Russia`s Medvedev faces tense talks with Georgian leader
Amid international concern over Russian support for separatists in Abkhazia
Russian President Dmitry Medvedev faced tense talks on Friday with Georgian counterpart Mikheil Saakashvili amid international concern over Russian support for separatists in Abkhazia, according to AFP.
As the two leaders were to meet at a regional summit in Saint Petersburg, the European Union`s foreign policy chief, Javier Solana, was to visit the separatist Georgian region of Abkhazia to assess the situation on the ground.
Medvedev`s meeting with Saakashvili was seen as his toughest test yet since coming to office on May 7, the first time he has got closely involved as president in one of the thorniest issues in Russian foreign policy.
"The summit will be a real baptism of fire," also because of expected tough talks with his Ukrainian counterpart and the leaders of energy-rich Central Asian states, the Kommersant daily said.
Saakashvili warned last month that tensions with Russia over Abkhazia, which broke from Georgia in a conflict in the early 1990s and is now backed by the Kremlin, had brought his country close to war.
Ahead of the talks, Saakashvili said he would ask Medvedev to revoke an order signed by his Kremlin predecessor Vladimir Putin in April that aims to boost economic ties between Russia and separatist Abkhazia.
In another move unlikely to please the Russian side, Saakashvili also said he would seek to secure the departure of Russian peacekeepers posted in the region, who are accused by Georgia of supporting the separatists.

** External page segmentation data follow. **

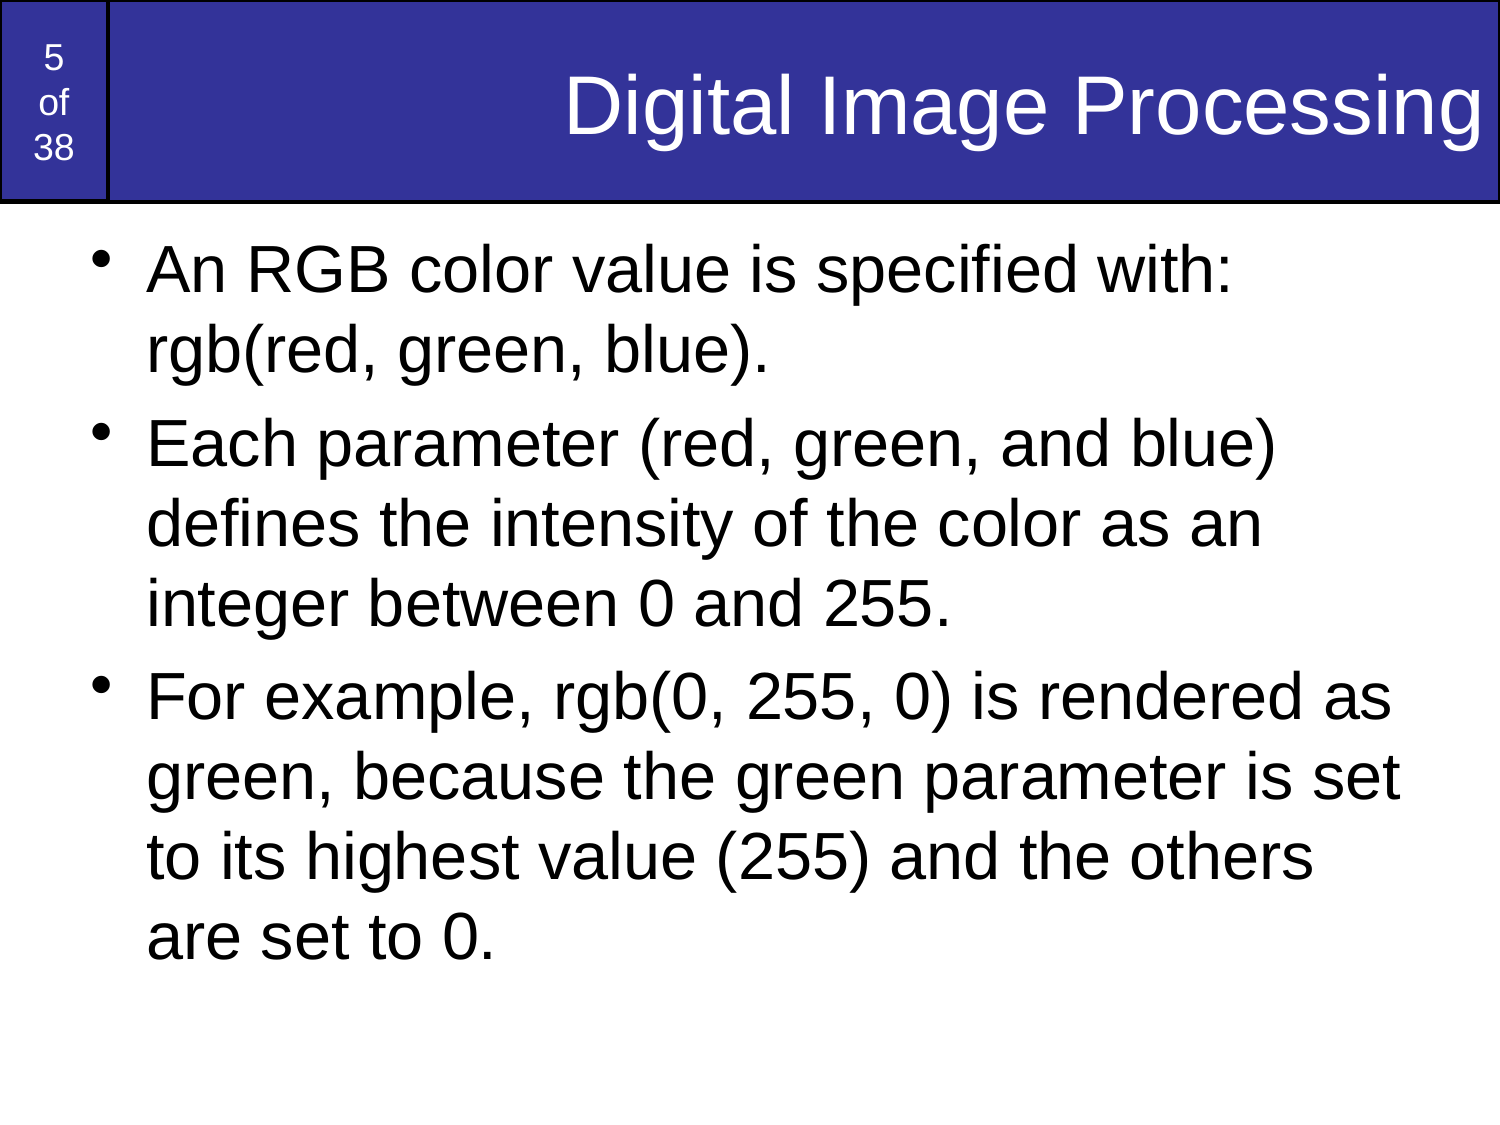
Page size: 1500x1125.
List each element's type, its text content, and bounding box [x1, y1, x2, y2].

list An RGB color value is specified with: rgb(red, green, blue). Each parameter (red, green, and blue) defines the intensity of the color as an integer between 0 and 255. For example, rgb(0, 255, 0) is rendered as green, because the green parameter is set to its highest value (255) and the others are set to 0. [75, 218, 1425, 1125]
title Digital Image Processing [106, 0, 1500, 204]
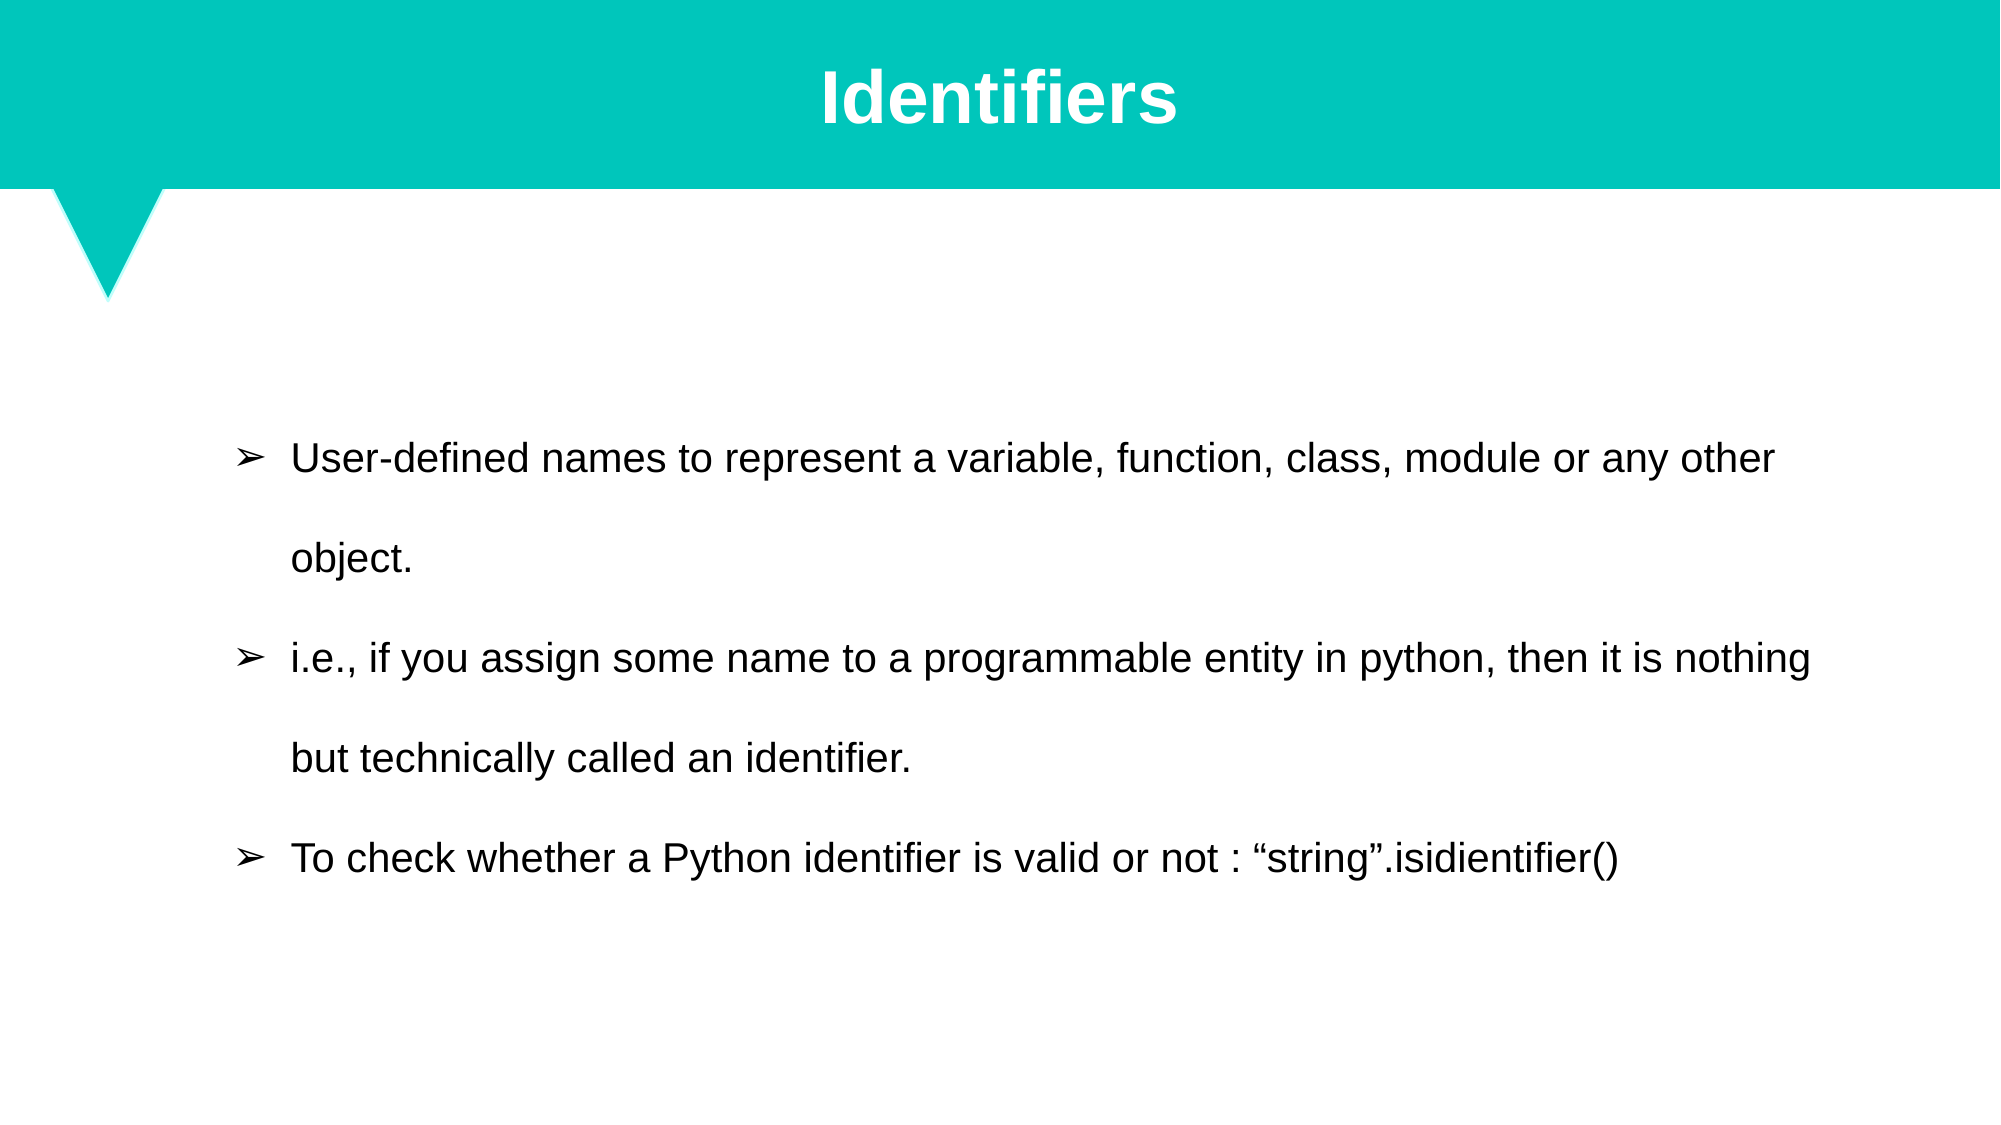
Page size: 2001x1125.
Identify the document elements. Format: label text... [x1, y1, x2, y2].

text_box User-defined names to represent a variable, function, class, module or any other object. i.e., if you assign some name to a programmable entity in python, then it is nothing but technically called an identifier. To check whether a Python identifier is valid or not : “string”.isidientifier() [200, 373, 1890, 1052]
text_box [0, 0, 2000, 302]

"The meeting is important to build personal relations. Putin and Saakashvili just did not get on and the Georgian president wants to get off to a good start," a Russian foreign ministry official was quoted by Kommersant as saying.
But analysts said any progress was unlikely, even though Medvedev called for "constructive cooperation" with Georgia last month, while Saakashvili said he hoped for an end to the "megaphone diplomacy."
"I think the most that Medvedev and Saakashvili can do at the moment is to agree to restore the status quo and to keep that for a while," Dmitry Oreshkin, an independent political analyst, told Echo of Moscow radio earlier this week.
Behind the conflict over Abkhazia lies Georgia`s bid to join NATO under the pro-Western Saakashvili.
Russian strongly opposes what it regards as NATO encroachment in ex-Soviet countries once under Moscow`s rule.
Medvedev and Saakashvili discussed Abkazia by telephone on Tuesday, with the Russian leader outlining Moscow`s reasons for deploying extra troops at the start of this month, the Kremlin said.
Georgia has also accused Russia of shooting down one of its spy planes over Abkhazia in April, a claim backed up by a UN report. Georgia is also unhappy with a Russian ban on Georgian food imports.
Russia has in turn accused Georgia of preparing to attack rebel Abkhazia.
Medvedev was also due to hold bilateral talks with other leaders at the summit of the Commonwealth of Independent States (CIS), a loose grouping of 12 former Soviet republics traditionally dominated by Moscow.
Kommersant said his talks with Ukrainian President Viktor Yushchenko would be "complicated" after the Ukrainian leader called for the Russian navy to move out of the port of Sevastopol in southern Ukraine by 2017.
"Relations with Ukraine are a really big headache and we hope that the first one-on-one meeting between the two presidents will smooth out the situation," Kommersant quoted a Kremlin official as saying ahead of the talks.
Kommersant said the Kremlin was also concerned by the West`s efforts to secure energy imports from Central Asian states such as Turkmenistan, a gas-rich state that relies on Russia for virtually all of its export routes.